With Canvases To Fill, No Time To Fish



A bass boat sits in artist Rock Newcomb's Payson garage.

Instead of fishing gear, three massive rolls of Bubble Wrap used to ship artwork sit atop the silver boat's seats.

"My boat has been in the water one day in the last two years," Newcomb said.

At least the last time he fished, during a business trip to Colorado, he was lucky. The live well was so full of bass and crappie it took him three hours to clean them all.

That experience had to hold him for a while, because Newcomb is a working artist -- a busy one.

He and his wife, manager and business partner, Cody, are on the road five months out of the year as they travel to 20 different shows. His artwork is shipped to many more -- including Payson's own Nov. 4 - 6 Art League Show, an invitation-only Arts for the Parks in Wyoming in September that promotes national parks, to a show at Bob Eubank's Santa Ines, N.M. ranch.

The Newcomb's first saw Payson on a trip from Jackson Hole, Wyo. -- where he was an artist in residence at a gallery -- to California.

Just three days later they bid on a Payson house.

No longer an up-and-coming artist, Newcomb shakes his head and marvels that his art is in shows with artists who were his idols 30 years ago.

"Now, I'm one of the old farts," he said.

Paintings with Native American portraits, wildlife, and even a series of fishing flies adorn the walls of six galleries across the United States.

When Newcomb is home, he paints 10 to 12 hours a day, seven days a week, to keep the galleries and shows stocked.

"I try to paint about 100 paintings a year (including commissions)," he said.

In 2006, he also gave two workshops.

Cody, his wife of 25 years in December, organizes his art supplies and calendar.

"If it wasn't for Cody, I'd be painting in a closet, and I don't mean figuratively," Newcomb said. "She is 95 percent of the business. I am very spoiled."

Two years before Newcomb quit teaching junior college art courses, Cody quit her job in banking and finance become his full-time art promoter.

For years, the couple saved every dime Newcomb made on his art so he could pursue his art as a full-time career when he was finally ready.

Even though the change was planned, Newcomb said being 53 years old and walking away from the early retirement he was eligible for in two years was "the scariest thing I ever did."

His marriage is essential to his success at shows, Newcomb said. "I will see people coming over to me that I may recognize from art shows and she will lean close to me and say, ‘It is Mr. and Mrs. So-and-so. His name is Jack and hers is Rose'."

His wife has been with him through all the evolutions of media her husband has tried.

He went from the oils and watercolors he used in the early 1970s to art created by scratching the black or brown inked surface of Claybord.

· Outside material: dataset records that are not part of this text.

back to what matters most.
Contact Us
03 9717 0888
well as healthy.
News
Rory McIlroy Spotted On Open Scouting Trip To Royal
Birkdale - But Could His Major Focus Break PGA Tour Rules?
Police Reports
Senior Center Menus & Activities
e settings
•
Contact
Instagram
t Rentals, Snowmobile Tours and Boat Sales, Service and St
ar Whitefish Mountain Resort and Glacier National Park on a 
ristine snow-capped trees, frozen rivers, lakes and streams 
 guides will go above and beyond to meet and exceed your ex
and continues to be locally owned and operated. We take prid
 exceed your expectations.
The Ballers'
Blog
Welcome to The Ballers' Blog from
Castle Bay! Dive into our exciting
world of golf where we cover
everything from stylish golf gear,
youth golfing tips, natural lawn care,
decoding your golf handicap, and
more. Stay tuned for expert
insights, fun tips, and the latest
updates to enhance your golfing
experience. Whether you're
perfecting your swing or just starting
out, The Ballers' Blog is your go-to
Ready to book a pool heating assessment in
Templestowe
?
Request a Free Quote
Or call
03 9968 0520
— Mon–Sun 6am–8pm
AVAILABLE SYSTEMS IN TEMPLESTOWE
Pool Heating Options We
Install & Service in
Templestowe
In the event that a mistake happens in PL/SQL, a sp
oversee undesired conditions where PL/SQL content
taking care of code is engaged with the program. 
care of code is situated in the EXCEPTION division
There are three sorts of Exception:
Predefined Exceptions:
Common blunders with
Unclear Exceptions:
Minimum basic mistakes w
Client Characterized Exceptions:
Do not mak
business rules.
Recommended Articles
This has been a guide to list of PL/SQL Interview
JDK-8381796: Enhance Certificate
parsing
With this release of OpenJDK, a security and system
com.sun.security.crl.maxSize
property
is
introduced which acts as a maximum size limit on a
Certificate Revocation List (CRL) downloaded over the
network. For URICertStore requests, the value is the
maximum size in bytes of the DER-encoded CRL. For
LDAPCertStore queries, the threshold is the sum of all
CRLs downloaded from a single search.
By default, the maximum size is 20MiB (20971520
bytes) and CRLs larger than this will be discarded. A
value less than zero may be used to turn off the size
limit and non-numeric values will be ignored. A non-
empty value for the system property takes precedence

He now uses acrylic on Claybord almost exclusively.

"Claybord is a similar surface to what the Dutch and Flemish masters used," he said.

"I hated acrylic (on canvas)," he said.

Then one day, sitting at his drawing table drinking coffee, he accidentally overturned the cup and watched as coffee spilled across 40 hours of watercolor work.

"I watched the Indian maiden I was painting slowly dissolve," Newcomb said.

Her regalia became "transparent and looked like water vapor coming up out of the ground," he said.

It sparked an idea and the next day he went out and bought red, yellow, blue, black and white acrylic paints, a medium he has worked in ever since.

He estimated he has three to four weeks of time in the 36 x 24 inch painting he recently completed, titled "Pueblo Treasures."

The setting for the still life, "Pueblo Treasures," does not exist except in Newcomb's head.

The Santo Domingo pots in the painting that pre-date 1880 came from three different sources:

Two were in museums where he had to make appointments a year in advance in order to take photos and one in a private collection in Payson.

Because they were not in front of him, Newcomb did not have the luxury of moving the pots around.

Newcomb compares composing art from photos to "a ballerina in sweats on a stage with no lighting and no sets."

"I choreograph the ballerina, design the set and lighting then put the makeup and the tutus on," he said.

"You had better know perspective," he said. "If you don't, you are just sucking swamp water."

After all that work put into one creation, Newcomb tries not to think of each piece as being "sold" at various shows, rather he considers they are "adopted out to good families."